_Excerpt to read_
In a long-term business like life insurance, there is the inevitable risk that actual results may not conform—and, in fact, they seldom do—with the assumptions in regard to mortality, expenses, and investment return, upon which projected liabilities for the performance of contracts far in the future are based.

In the case of any particular company, actual mortality experience may vary from year to year in very marked degree. Expense estimates which also enter into premium calculations are obviously fallible and are radically affected by changing economic conditions. The assumptions of interest returns on the investment of reserves for decades in the future are patently not subject to precise calculation and are affected by wide swings dependent not only upon the state of the economy but also upon governmental fiscal policy. It follows that the results in any given year, as shown by a life insurance company's annual statement, are so much the product of estimates of future liabilities based on probabilities that the results themselves are essentially estimates instead of actualities.

The States have recognized this difference between the life insurance business and other businesses, and have prescribed methods of accounting for the life insurance business which take into consideration the various assumptions necessary to the conduct of that long-term business. These methods of accounting are rigidly established by State law and, among other things, specifically provide for the minimum valuation of life insurance and other reserves, taking into account mortality and morbidity assumptions, as well as expense and interest factors. The methods of accounting so prescribed differ in material respects from all other methods. To require the companies to report to the SEC on the basis of a different type of accounting would necessarily be burdensome to the companies. It would also be confusing to the stockholders because of the different results which would be obtained by virtue of the two systems of accounting. Additionally, the system of accounting imposed by SEC would necessarily cast doubt upon the system followed in the annual statements, a system which has been developed by the States over a period of more than 100 years.

It is not necessary to look beyond the Internal Revenue Code of 1954 to see that the uniqueness of the life insurance business required the Congress there to provide separate provisions applying only to life insurance companies. The taxation provided for life insurance companies specifically recognizes the rules and accounting procedures prescribed by State law. This was made clear by the floor debate in the House of Representatives on the Life Insurance Company Income Tax Act of 1959 (Public Law 86-69), an excerpt of which follows: "Mr. SIMPSON of Pennsylvania. * * *

"There is a matter of great importance on which I am sure the gentleman from Arkansas (Mr. Mills), the chairman, holds an opinion which coincides with mine; namely, that the committee has no intention of placing jurisdiction of the management of insurance company reserves within the hands or powers of the Commissioner of Internal Revenue. Specifically, I refer to section 806 of the bill before us. This section of the bill relates to a change of basis in computing reserves. I ask whether it is intended that permission to change the basis requires approval of the Secretary of the Treasury or his delegate as provided by section 446 (e) of the code?

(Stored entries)
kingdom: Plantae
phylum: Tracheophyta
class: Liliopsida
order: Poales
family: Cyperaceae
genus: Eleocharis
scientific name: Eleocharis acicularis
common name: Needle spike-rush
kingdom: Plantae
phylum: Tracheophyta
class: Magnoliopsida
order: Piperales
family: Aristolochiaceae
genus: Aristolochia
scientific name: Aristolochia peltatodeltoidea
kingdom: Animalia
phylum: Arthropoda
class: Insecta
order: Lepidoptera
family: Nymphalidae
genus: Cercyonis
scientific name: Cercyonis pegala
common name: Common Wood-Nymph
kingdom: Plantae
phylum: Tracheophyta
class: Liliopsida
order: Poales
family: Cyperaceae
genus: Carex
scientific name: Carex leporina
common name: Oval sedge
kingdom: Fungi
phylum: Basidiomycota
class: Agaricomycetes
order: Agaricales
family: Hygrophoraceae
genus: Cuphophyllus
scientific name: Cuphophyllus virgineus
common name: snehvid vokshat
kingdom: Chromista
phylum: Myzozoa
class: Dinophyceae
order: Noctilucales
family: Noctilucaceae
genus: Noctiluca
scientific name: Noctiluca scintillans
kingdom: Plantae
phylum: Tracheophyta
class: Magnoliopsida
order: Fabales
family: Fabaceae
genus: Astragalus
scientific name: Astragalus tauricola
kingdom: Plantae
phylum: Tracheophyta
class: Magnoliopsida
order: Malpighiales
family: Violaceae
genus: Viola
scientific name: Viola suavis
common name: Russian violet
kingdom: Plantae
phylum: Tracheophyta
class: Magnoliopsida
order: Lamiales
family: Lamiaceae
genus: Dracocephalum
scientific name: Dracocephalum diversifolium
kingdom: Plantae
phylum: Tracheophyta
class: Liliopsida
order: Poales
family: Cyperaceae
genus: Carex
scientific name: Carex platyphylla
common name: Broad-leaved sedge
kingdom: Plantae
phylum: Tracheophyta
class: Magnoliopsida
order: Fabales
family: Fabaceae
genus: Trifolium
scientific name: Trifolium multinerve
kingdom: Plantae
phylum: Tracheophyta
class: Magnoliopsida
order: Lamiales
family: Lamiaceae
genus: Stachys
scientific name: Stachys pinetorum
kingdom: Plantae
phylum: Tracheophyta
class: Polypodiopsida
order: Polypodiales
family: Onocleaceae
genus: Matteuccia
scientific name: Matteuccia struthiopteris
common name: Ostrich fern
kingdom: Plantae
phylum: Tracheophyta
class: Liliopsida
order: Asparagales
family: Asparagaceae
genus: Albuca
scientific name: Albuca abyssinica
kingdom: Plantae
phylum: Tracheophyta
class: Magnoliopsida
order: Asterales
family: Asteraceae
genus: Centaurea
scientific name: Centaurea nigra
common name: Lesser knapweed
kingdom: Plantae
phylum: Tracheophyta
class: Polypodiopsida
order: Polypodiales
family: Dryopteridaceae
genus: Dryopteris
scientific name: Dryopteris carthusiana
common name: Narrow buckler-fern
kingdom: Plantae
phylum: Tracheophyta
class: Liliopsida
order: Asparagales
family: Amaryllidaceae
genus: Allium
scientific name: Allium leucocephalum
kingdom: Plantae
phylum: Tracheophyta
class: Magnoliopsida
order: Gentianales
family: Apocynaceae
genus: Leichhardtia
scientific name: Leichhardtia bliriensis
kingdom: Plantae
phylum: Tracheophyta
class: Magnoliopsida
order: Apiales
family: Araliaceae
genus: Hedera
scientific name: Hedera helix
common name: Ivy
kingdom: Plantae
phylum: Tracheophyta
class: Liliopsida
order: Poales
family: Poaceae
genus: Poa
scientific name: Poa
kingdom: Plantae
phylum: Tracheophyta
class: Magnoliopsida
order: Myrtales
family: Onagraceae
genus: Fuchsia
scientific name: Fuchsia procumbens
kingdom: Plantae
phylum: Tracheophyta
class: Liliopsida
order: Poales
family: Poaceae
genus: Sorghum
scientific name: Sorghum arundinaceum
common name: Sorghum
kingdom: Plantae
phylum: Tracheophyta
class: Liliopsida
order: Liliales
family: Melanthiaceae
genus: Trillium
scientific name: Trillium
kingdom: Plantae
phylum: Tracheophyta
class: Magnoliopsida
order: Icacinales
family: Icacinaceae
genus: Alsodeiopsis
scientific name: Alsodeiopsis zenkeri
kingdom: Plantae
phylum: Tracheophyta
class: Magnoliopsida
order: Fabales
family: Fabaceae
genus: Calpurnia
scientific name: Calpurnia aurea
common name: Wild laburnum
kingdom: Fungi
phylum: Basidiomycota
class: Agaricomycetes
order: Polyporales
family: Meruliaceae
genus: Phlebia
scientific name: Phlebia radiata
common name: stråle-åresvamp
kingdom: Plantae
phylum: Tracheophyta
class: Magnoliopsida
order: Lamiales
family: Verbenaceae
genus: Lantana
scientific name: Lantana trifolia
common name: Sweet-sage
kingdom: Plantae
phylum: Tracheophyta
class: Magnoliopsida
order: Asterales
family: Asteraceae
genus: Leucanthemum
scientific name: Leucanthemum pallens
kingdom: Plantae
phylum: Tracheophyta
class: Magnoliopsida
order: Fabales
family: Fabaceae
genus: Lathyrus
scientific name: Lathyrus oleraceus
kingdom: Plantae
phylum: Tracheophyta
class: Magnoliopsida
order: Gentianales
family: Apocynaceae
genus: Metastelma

_The tasks_
(a) In the life insurance accounting text, over what span of time have the States developed the system of accounting followed in the annual statements?
(b) Duplicate the portion of the life insurance accounting text between "In a long-term" and "future are based.", inclusive.
(c) Finish out the next part of the life insurance accounting text from the point where it stops.
The items are standalone material with no connection to the life insurance text.

_Exercise results_
(a) More than 100 years.

(b)
In a long-term business like life insurance, there is the inevitable risk that actual results may not conform—and, in fact, they seldom do—with the assumptions in regard to mortality, expenses, and investment return, upon which projected liabilities for the performance of contracts far in the future are based.

(c)
"Mr. MILLS. Certainly, it is not the intention of the chairman that that be required. I think I can speak without fear of contradiction and say it is not the intention of the committee. We are trying to preserve as best we can in this bill the management of this industry in the hands of the State regulatory agencies and not to change in any way that situation so as to turn over to the Commissioner of Internal Revenue, the Secretary of the Treasury, or anyone else in Washington the regulatory authority.1

Additional regulation of proxies and insider trading is not necessary

The insurance business is so completely regulated by the States that there is little opportunity for the management of a company to take any action that would be detrimental to stockholders. While it is true that the State laws are designed in large part to protect policyholders, many of these laws also protect the interests of the stockholders. For example, the laws of a typical State specify the conditions under which an insurance company may be incorporated, its stock sold, the proceeds of such sale invested, the procedure for increasing its capital stock, the procedure for consolidation or merger with another insurance company, the deposit of a part of its capital with the State insurance commis

1 Congressional Record, Feb. 18, 1959, p. 2346.

sioner, the securities eligible for the investment of its capital and surplus, the payment of dividends to stockholders, and the content of its annual statement. Manifestly, regulations of this kind protect stockholders as well as policyholders. Consequently there is no need for regulation of proxies or insider trading at the Federal level.

The examinations conducted by the State insurance departments are not confined to financial affairs, but deal with every type of corporate activity. All information concerning proxy practices is available to the examiners and any irregularities can be easily and quickly corrected. Moreover, every company seeks to avoid conduct detrimental to the interest of any policyholder or stockholder which might be made the subject of an adverse examination report.

With respect to insider trading, the periodic examinations conducted by the State insurance departments are broad enough to uncover any such practices and bring about corrective action. In addition, the National Association of Insurance Commissioners in recent years has included on the annual statement form a question as to whether the company has a program for disclosing conflicts of interest on the part of its directors, officers, and key personnel. Thus it would seem clear that there is no need for superimposing Federal regulation in this

area.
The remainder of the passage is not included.